# TASK REQUIREMENTS:
- A) Translate this sentence from the antitrust reminiscence into Spanish: "One I enjoyed a lot was antitrust which is an intellectually interesting field."
- B) Please extend the reminiscence about covering antitrust at the Times, writing what comes next after its final sentence.

# TEXT UNDER STUDY:
There were a lot of other things besides taxation and macro-economic policy, fiscal policy, that I covered at the Times. One I enjoyed a lot was antitrust which is an intellectually interesting field. Of course, anybody hearing me say that today would be very puzzled because we really have had no enforcement of the antitrust laws, practically, in the Reagan and Bush years, except for the Federal Trade Commission where a woman named Janet Steiger is the chair of that commission and she has done quite a lot.
But antitrust is a very intellectually interesting issue as to what creates—a tendency to create a monopoly in the language of the law and so forth. Also the hard-core antitrust things like price-fixing. And there's another case where knowing your subject makes it possible to write a better story. I remember one time a number of the large steel companies were indicted for price-fixing, that is agreeing among themselves what to charge for what, which is hard-core illegal.

# DATASET:

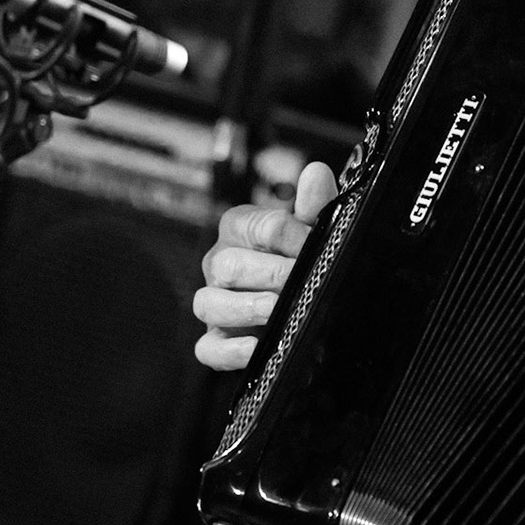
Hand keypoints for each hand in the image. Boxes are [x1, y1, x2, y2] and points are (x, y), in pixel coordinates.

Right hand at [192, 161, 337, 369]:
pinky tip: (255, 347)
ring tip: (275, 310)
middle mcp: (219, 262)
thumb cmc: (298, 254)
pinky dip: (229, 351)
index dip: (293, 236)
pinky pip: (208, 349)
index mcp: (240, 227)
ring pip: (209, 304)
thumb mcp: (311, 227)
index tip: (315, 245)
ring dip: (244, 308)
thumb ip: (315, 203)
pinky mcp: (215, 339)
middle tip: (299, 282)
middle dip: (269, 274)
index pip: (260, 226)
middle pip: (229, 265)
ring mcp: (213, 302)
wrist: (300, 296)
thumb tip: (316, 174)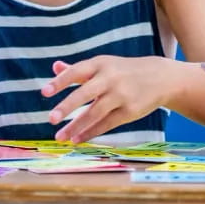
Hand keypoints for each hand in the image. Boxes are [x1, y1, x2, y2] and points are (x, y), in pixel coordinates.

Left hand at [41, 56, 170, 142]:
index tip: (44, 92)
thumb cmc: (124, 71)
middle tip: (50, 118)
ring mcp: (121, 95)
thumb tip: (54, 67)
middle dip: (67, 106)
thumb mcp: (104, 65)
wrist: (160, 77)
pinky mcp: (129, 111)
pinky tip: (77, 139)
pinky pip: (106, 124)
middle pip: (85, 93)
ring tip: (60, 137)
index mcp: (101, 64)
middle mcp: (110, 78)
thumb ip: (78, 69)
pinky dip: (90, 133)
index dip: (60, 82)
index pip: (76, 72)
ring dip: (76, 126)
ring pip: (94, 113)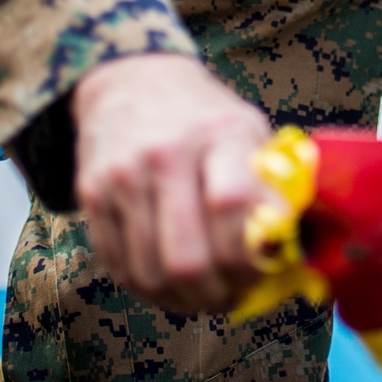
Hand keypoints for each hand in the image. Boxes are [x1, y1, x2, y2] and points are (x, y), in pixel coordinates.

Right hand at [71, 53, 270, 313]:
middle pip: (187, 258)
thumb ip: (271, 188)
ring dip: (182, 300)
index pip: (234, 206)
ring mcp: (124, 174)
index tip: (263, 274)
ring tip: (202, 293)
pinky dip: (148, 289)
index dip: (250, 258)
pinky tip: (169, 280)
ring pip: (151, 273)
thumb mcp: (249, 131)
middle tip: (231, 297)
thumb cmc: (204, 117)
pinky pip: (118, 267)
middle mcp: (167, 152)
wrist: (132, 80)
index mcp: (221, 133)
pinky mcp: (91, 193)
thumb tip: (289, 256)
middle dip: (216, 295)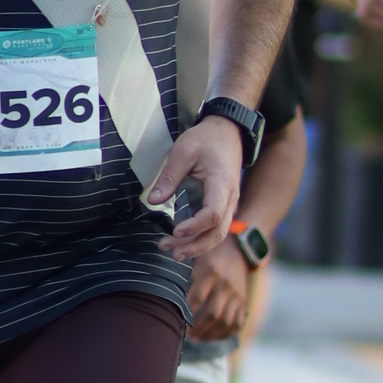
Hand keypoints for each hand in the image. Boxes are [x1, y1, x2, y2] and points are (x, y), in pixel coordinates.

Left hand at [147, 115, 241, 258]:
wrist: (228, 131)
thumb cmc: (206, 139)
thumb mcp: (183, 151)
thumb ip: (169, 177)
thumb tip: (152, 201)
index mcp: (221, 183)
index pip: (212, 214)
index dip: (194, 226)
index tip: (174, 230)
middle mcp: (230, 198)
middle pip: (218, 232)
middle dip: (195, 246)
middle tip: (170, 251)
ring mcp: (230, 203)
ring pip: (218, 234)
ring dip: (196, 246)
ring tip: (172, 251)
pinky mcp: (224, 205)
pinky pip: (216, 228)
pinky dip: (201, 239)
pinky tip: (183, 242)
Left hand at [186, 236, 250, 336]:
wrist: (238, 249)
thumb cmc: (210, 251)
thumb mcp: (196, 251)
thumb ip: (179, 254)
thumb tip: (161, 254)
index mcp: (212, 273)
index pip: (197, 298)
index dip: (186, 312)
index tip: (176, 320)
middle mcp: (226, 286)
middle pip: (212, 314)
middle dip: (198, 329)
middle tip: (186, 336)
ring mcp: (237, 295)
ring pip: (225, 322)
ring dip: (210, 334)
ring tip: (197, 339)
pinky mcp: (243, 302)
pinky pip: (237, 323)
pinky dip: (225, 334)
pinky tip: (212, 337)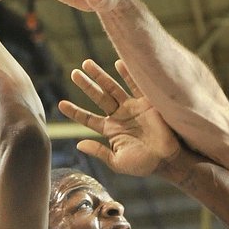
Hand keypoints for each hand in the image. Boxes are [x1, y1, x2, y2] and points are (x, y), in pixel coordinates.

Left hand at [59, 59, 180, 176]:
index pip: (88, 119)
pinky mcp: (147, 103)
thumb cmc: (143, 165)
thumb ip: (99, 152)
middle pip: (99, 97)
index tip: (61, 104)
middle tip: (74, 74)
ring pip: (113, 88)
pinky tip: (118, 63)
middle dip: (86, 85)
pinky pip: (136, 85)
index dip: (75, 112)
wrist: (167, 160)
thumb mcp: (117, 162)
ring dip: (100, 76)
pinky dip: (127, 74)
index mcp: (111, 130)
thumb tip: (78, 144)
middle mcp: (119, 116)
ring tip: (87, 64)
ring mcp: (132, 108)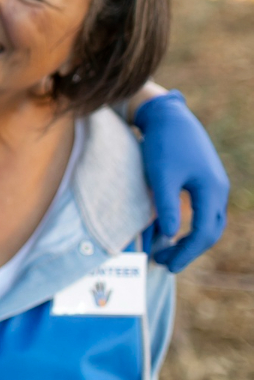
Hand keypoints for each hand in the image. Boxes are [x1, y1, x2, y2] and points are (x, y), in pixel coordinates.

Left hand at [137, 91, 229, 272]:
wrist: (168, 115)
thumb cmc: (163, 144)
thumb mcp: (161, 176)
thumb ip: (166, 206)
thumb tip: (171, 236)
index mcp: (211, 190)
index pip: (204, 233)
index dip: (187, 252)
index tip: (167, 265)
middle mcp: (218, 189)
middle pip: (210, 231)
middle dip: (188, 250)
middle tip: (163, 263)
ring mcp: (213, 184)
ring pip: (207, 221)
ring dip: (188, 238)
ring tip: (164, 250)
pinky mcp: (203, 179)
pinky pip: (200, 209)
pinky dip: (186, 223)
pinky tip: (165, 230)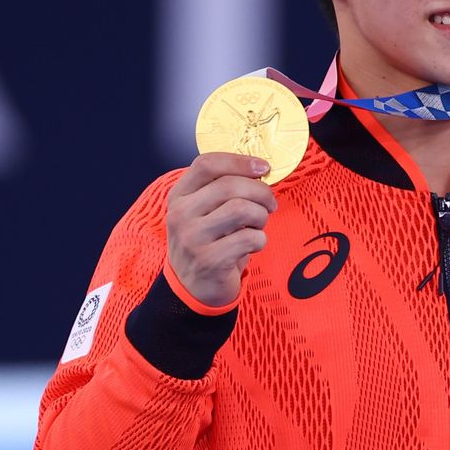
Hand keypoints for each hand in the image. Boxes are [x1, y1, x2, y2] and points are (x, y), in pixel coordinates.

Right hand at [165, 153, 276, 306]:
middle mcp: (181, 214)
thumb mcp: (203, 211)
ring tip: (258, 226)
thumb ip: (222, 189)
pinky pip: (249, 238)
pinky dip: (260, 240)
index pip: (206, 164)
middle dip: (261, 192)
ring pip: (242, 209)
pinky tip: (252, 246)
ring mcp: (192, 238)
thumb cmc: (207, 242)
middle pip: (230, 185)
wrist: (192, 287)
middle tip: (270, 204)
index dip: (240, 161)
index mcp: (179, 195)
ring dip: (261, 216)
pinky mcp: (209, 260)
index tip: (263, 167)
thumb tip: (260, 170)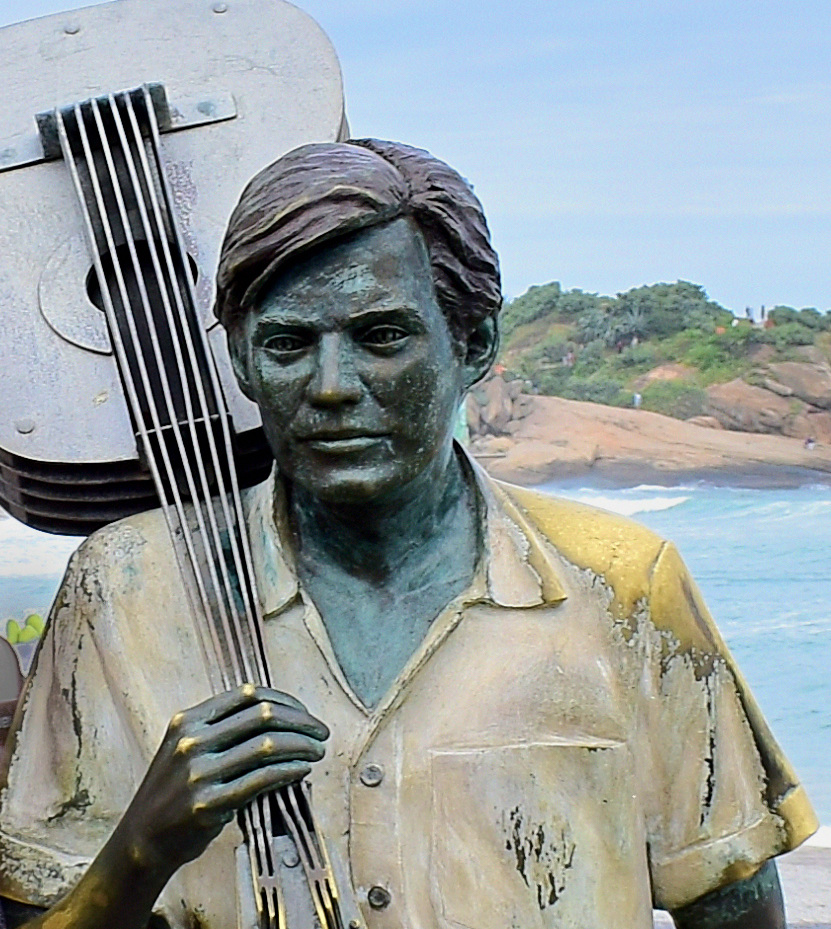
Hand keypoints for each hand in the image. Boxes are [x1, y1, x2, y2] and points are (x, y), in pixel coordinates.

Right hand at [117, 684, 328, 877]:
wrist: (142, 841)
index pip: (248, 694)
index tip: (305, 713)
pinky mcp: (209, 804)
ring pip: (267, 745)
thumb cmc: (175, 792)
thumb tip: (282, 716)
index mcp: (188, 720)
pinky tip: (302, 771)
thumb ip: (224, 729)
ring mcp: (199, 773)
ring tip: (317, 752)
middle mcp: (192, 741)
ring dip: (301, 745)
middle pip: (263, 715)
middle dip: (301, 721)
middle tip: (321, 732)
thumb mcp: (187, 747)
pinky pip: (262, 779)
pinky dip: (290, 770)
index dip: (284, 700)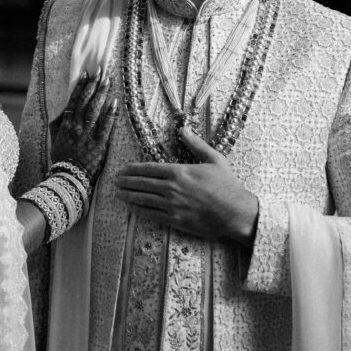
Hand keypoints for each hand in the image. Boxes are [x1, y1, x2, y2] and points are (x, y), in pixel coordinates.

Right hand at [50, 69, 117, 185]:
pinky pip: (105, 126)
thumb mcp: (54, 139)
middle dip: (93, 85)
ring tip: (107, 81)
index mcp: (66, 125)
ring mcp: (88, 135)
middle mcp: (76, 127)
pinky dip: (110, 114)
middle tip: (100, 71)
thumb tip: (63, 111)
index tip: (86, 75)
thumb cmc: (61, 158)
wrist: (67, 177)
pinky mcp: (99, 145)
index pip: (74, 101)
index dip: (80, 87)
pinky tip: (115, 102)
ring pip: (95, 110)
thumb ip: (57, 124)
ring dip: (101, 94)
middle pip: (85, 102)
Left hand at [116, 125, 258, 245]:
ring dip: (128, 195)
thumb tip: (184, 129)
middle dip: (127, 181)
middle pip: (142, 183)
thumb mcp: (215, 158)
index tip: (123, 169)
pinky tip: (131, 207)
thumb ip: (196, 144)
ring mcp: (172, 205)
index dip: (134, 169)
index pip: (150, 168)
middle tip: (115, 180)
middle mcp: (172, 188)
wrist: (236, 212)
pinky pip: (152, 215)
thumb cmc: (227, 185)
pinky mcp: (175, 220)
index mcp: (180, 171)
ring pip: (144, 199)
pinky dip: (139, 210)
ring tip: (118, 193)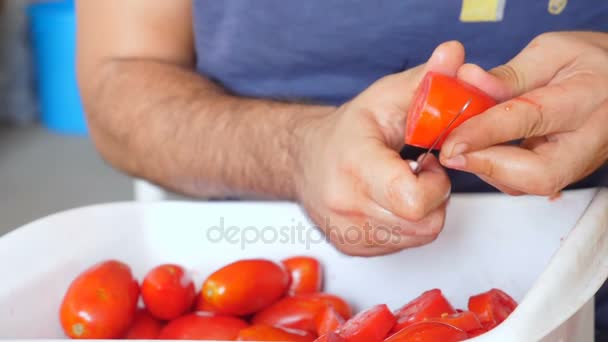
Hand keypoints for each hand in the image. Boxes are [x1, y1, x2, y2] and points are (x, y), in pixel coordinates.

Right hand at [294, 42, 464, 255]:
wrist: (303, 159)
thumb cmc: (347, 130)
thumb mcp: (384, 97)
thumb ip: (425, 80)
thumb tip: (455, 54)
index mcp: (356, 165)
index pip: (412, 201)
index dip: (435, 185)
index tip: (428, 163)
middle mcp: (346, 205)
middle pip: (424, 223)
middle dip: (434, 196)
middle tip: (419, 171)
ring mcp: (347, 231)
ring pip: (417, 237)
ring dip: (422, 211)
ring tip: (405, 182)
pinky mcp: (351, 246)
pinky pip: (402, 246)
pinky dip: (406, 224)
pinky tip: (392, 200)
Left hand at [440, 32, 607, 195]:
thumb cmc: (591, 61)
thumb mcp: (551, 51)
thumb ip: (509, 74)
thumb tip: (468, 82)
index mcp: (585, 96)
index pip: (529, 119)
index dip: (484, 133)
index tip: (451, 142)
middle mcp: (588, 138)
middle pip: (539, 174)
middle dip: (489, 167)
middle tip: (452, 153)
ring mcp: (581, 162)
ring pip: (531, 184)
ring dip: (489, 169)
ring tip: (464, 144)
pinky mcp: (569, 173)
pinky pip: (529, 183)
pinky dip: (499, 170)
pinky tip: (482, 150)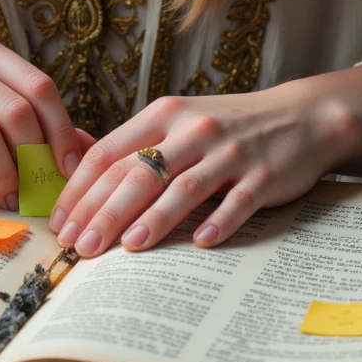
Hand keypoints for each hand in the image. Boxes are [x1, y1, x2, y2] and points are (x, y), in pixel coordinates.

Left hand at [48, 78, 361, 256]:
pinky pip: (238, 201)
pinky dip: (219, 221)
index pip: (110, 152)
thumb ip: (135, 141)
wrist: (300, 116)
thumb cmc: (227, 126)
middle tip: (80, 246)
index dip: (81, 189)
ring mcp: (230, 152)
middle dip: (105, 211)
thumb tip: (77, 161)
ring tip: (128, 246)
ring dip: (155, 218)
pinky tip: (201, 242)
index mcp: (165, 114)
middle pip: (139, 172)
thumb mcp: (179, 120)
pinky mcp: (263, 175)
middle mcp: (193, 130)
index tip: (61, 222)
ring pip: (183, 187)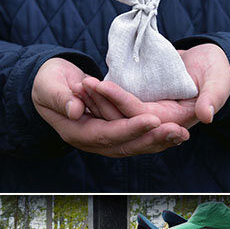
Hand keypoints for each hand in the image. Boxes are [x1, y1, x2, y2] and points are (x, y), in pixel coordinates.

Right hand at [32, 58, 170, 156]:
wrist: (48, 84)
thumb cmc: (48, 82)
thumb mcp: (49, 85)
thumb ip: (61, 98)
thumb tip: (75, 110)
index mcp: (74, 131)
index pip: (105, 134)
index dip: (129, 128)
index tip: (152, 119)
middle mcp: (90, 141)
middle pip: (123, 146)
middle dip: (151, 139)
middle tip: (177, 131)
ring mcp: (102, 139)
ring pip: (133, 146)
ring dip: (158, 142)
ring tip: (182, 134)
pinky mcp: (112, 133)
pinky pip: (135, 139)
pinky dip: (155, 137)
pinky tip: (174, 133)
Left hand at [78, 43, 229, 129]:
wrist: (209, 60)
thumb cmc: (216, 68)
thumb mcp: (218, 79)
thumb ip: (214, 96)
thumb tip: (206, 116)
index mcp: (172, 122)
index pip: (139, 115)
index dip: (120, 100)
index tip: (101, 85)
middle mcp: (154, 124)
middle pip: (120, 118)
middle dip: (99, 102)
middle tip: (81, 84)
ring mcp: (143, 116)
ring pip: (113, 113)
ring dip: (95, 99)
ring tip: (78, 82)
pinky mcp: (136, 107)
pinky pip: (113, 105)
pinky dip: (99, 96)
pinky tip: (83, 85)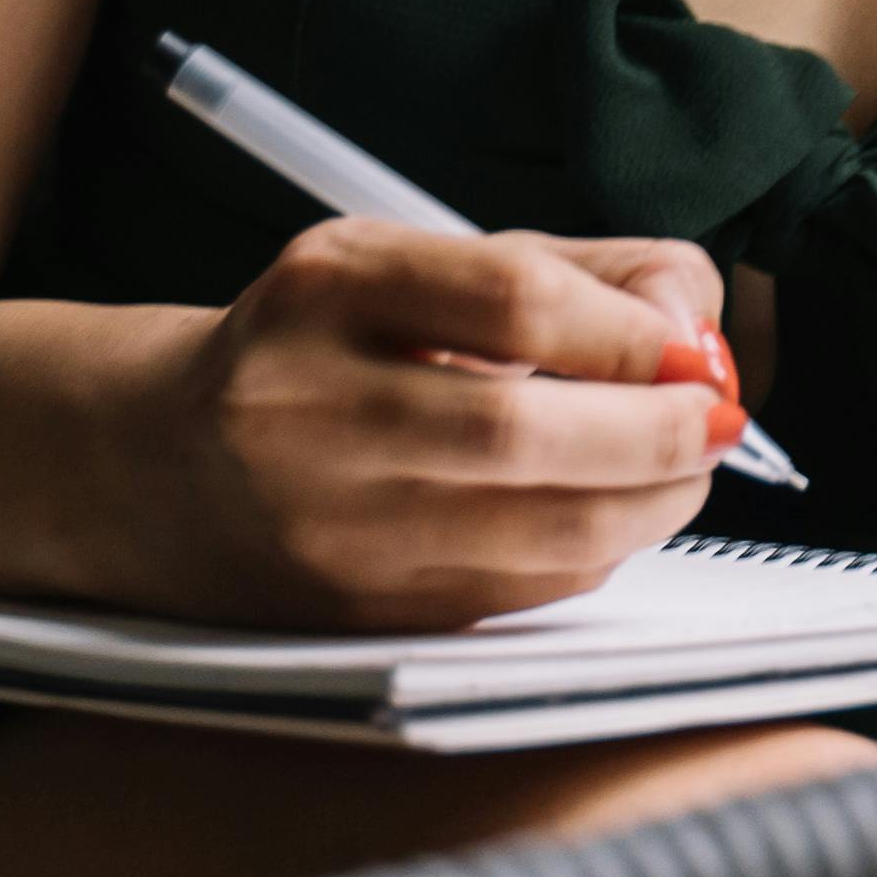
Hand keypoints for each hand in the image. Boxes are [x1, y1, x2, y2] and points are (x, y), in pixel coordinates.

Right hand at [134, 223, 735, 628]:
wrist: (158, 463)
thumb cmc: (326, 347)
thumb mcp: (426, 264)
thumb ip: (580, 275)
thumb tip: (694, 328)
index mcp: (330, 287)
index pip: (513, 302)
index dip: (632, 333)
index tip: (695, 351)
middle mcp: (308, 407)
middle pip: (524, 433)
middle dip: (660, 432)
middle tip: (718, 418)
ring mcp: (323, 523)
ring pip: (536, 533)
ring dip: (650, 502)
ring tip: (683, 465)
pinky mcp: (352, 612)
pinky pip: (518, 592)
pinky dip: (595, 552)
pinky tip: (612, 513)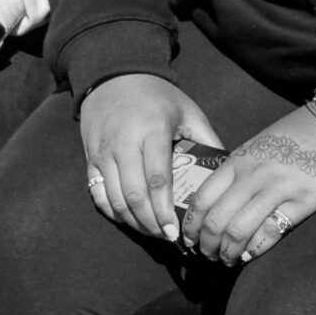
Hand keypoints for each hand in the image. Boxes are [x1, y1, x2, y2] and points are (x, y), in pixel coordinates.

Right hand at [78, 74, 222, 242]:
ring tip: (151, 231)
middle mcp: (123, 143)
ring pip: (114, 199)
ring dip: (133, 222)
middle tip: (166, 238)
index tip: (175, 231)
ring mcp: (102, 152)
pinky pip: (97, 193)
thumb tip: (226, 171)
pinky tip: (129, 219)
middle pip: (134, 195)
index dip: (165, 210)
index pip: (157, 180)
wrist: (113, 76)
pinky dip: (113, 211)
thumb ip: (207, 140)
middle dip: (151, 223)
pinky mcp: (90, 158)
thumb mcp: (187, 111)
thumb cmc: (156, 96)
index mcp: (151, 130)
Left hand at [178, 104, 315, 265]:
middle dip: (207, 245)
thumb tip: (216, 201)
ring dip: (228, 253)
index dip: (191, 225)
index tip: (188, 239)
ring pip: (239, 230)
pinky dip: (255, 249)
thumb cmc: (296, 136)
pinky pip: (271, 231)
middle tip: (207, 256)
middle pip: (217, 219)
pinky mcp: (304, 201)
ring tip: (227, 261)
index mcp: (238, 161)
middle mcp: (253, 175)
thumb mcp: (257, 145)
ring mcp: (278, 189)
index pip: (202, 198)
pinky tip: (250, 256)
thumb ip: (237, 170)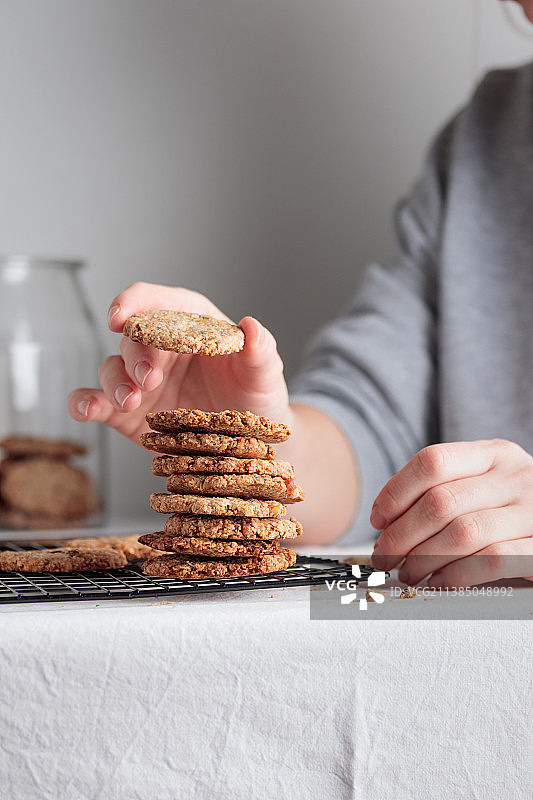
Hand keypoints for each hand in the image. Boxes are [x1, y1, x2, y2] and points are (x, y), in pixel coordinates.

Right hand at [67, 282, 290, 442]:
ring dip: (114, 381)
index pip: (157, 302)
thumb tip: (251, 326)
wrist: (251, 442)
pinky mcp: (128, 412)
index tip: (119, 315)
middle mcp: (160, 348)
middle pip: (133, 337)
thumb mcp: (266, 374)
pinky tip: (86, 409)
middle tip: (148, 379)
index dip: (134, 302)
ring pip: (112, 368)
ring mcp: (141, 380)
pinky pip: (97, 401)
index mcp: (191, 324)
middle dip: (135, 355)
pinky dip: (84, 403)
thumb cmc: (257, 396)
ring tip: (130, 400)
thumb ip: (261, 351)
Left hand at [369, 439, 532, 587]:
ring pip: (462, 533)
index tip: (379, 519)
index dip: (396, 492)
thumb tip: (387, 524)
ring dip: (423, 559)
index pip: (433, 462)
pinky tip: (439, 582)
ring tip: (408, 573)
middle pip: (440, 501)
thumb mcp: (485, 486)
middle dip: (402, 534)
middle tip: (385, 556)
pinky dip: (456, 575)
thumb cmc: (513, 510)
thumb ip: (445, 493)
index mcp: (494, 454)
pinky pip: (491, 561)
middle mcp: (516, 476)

# ANSWERS IN ORDER:
- A) Uno que disfruté mucho fue el antimonopolio, que es un campo intelectualmente interesante.

- B)
And I wrote the story. And, knowing that most people wouldn't understand it, put the word, the correct word "criminal" in the lead, on indicted. Of course, "indictment" means "criminal," but a lot of people don't know that, either. You don't get indicted for civil offenses, I don't think.
Am I right about that? I'm not sure. In any event, I put it right in the lead: Bethlehem Steel, blah, blah, blah, blah, blah, were indicted today on criminal charges of agreeing what prices to charge. And the story led the paper that day. And I think if I hadn't known and been sure enough of myself to put that word "criminal" in the lead, "Hey, wake up, wake up! This is a crime," it probably wouldn't have.
So, I guess I'm singing the same song over and over but I am very much aware of the importance of really trying to learn your subject in depth. I'm a born beat reporter. I really like feeling like I know the subject. Sometimes—you always get thrown into stuff in daily newspaper work that you don't know anything about when somebody's off or on vacation or whatever. I'm not altogether comfortable with that, though I've done enough of it in recent years to get a little more comfortable than I used to be.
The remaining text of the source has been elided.